### Исходный текст
◆ ◆ ◆ ◆ ◆

Эти страны тоже движутся к постнациональным обществам. Напомню лишь о европейской интеграции, о наднациональных военных союзах, о взаимозависимостях в сфере мирового хозяйства, об экономически мотивированных иммиграционных потоках, о растущем этническом многообразии населения, — но также о сгущении коммуникационной сети, в мировом масштабе обострившей восприятие нарушений прав человека, эксплуатации, голода, обнищания, национально-освободительного движения и чувствительность ко всему этому. С одной стороны, это приводит к тревожным и защитным реакциям. Но в то же время распространяется и осознание того, что больше нет альтернативы ориентациям на универсалистские ценности.
Что же означает универсализм? То, что люди релятивизируют собственную форму существования по легитимным требованиям других жизненных форм; то, что они жалуют равные права чужакам и другим со всеми их идиосинкразиями и непонятностями; то, что они не коснеют в обобщении собственной идентичности; то, что они не обособляют отличающихся от самих себя; то, что области толерантности должны стать гораздо шире, чем сегодня, — все это называется моральным универсализмом.

◆ ◆ ◆ ◆ ◆

### Записи набора данных
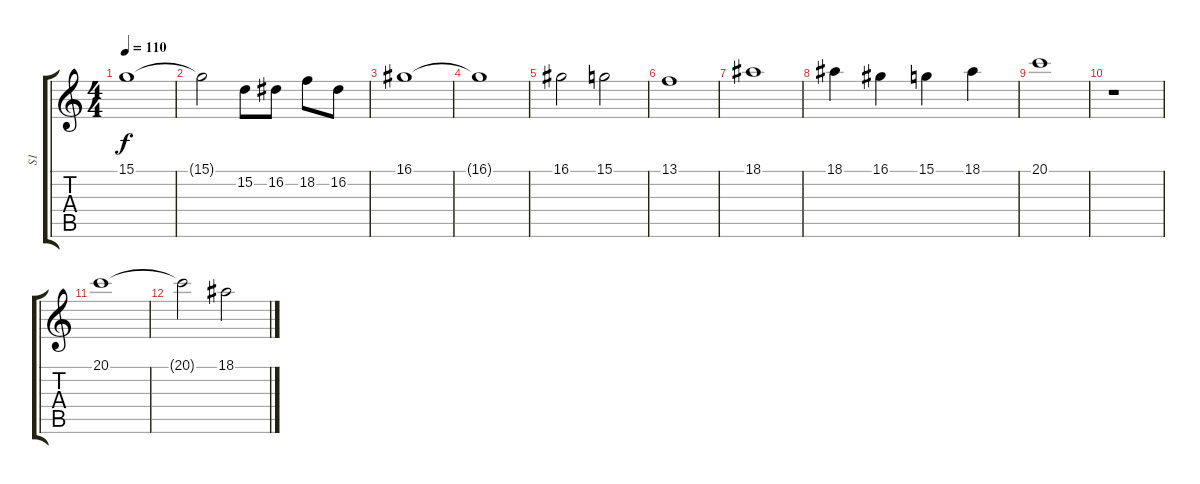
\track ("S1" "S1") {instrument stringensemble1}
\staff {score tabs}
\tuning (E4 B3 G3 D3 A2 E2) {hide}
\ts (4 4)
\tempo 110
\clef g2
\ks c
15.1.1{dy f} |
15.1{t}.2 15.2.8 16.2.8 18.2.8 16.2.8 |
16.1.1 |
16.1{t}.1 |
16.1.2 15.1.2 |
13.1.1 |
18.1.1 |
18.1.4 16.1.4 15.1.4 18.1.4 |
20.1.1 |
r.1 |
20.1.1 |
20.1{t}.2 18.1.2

◆ ◆ ◆ ◆ ◆

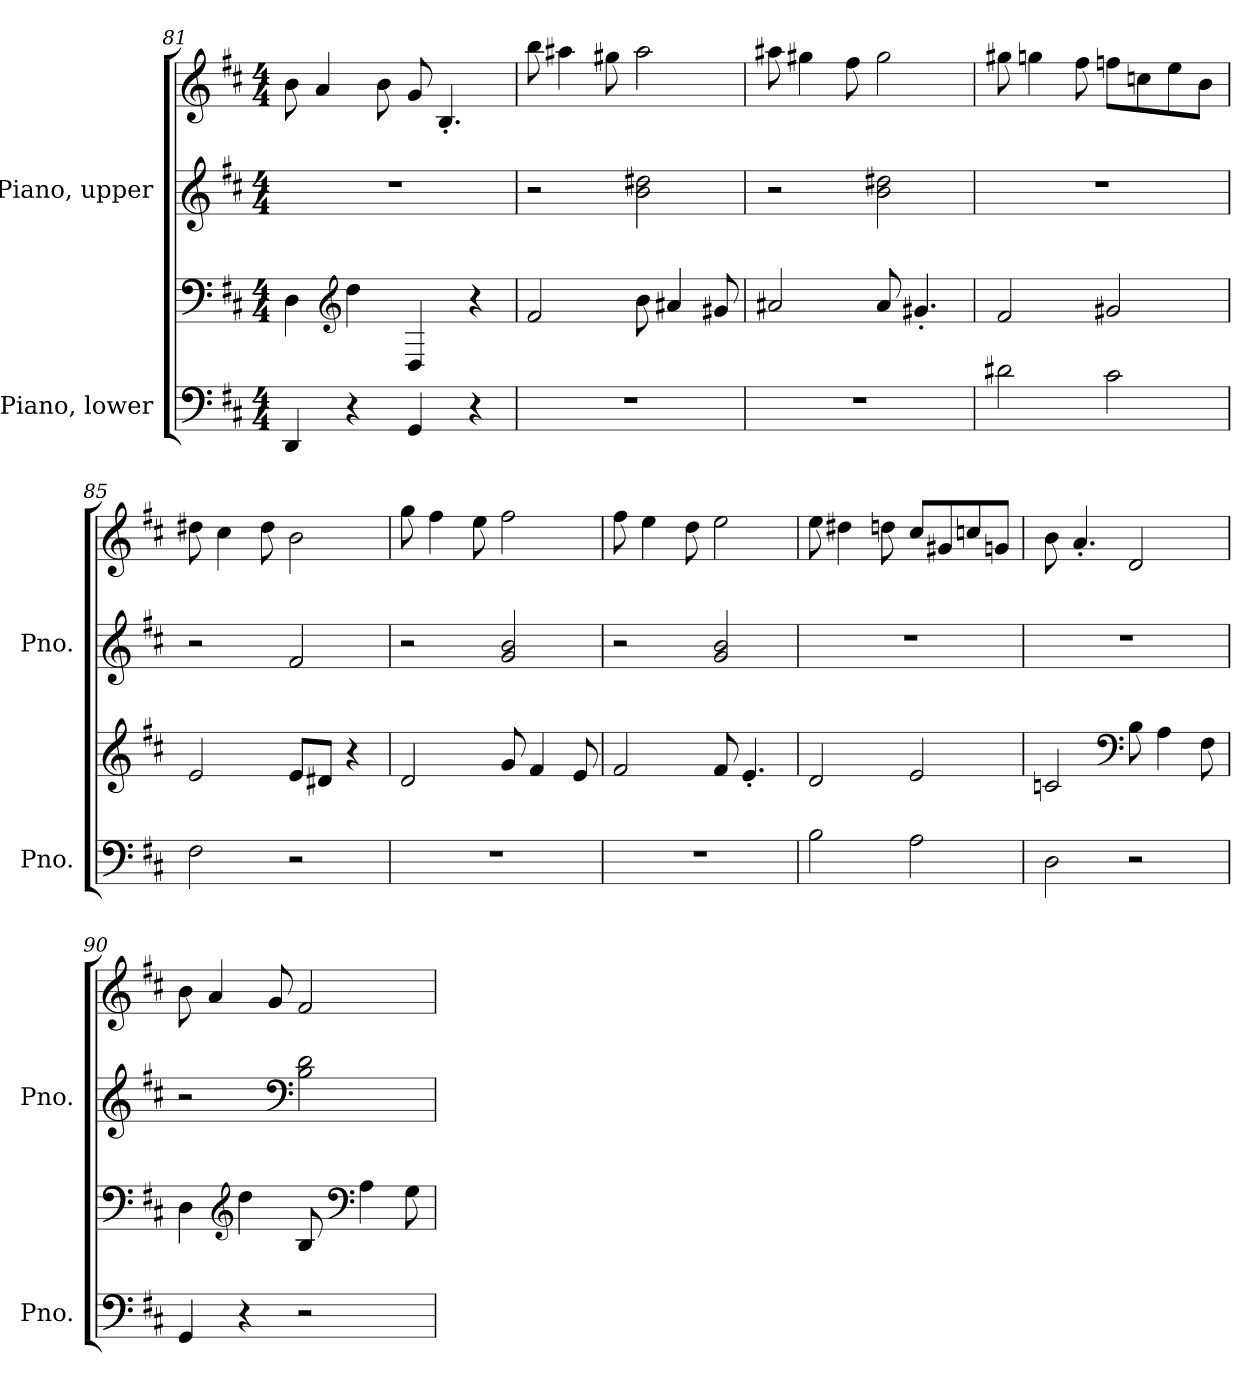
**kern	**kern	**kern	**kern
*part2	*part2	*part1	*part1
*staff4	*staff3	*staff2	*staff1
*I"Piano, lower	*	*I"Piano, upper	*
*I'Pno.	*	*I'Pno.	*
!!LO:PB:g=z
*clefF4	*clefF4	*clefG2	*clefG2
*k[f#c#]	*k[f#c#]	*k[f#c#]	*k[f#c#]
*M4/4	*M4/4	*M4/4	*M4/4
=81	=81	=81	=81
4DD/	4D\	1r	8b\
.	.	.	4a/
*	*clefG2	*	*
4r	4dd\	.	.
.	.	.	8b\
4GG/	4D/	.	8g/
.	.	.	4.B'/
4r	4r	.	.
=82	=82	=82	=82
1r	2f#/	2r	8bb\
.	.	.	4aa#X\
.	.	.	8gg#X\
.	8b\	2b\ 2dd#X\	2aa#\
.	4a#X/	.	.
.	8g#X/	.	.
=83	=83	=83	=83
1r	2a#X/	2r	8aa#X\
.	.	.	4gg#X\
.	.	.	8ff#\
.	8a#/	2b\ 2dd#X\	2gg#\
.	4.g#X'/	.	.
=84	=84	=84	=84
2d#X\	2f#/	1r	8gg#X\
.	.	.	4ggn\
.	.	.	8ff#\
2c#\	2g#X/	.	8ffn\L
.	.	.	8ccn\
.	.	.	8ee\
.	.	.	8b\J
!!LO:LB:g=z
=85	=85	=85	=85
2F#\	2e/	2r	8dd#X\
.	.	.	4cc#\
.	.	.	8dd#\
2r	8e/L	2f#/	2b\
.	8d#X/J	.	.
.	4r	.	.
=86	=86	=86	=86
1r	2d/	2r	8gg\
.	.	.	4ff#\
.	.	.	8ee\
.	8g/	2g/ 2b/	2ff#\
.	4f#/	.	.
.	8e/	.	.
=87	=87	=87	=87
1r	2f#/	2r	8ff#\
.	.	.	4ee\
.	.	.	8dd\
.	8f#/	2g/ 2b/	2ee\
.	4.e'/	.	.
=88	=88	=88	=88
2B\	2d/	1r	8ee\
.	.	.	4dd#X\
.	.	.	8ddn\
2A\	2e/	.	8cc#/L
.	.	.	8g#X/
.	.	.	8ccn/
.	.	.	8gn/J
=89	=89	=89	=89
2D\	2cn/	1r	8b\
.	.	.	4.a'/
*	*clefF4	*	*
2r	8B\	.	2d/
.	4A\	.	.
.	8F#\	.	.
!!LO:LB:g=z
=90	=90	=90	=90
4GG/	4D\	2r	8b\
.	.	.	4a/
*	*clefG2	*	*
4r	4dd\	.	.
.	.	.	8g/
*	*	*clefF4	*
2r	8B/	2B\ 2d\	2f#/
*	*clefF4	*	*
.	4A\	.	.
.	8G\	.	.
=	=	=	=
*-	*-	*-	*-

◆ ◆ ◆ ◆ ◆

Допишите продолжение текста о постнациональных обществах и моральном универсализме, начав сразу после его последнего предложения.

### Ответ
Национально-государственное мышление, возникшее благодаря Французской революции, поначалу имело сугубо космополитический смысл. Подумайте только о воодушевлении, вызванном борьбой греков за свободу в начале XIX столетия и охватившем всю Европу. Этот космополитический элемент нужно вновь оживить сегодня и продолжать развивать в духе мультикультурализма.
Ферри: Это изменение формы коллективной идентичности сопряжено с гибким структурным изменением современных жизненных форм, способным свершиться в классических государствах-нациях. И все-таки я не могу представить себе, как в таких условиях радикально децентрированных жизненных взаимосвязей может удовлетворяться фактическая потребность в самоутверждении и в самоподтверждении. Речь идет вообще о проблеме идентификационной и мотивационной силы чисто формальных универсалистских притязаний на значимость: как радикально универсалистский выбор или импульс «конституционного патриотизма» может иметь образующую идентичность силу, располагающую не только моральной легитимностью, но и исторической убедительностью?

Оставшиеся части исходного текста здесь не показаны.